**DIRECTIONS FOR THIS TASK**
In the rows below, change every "Submeter" to "Enviar" and write out their text again with nothing else altered. Omit the pictures.

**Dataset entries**
———

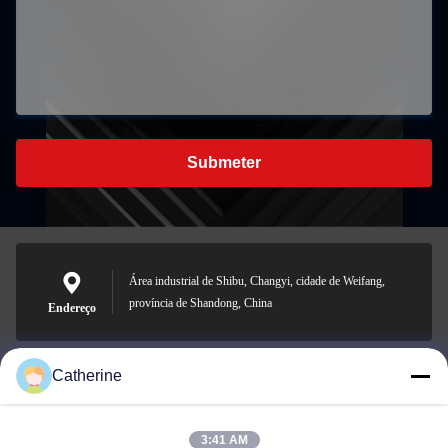
Submeter
Área industrial de Shibu, Changyi, cidade de Weifang,
província de Shandong, China
Endereço
Catherine
padraic@huayumachine.cn
E-mail
3:41 AM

———

**REPLY**
Enviar
Área industrial de Shibu, Changyi, cidade de Weifang,
província de Shandong, China
Endereço
Catherine
padraic@huayumachine.cn
E-mail
3:41 AM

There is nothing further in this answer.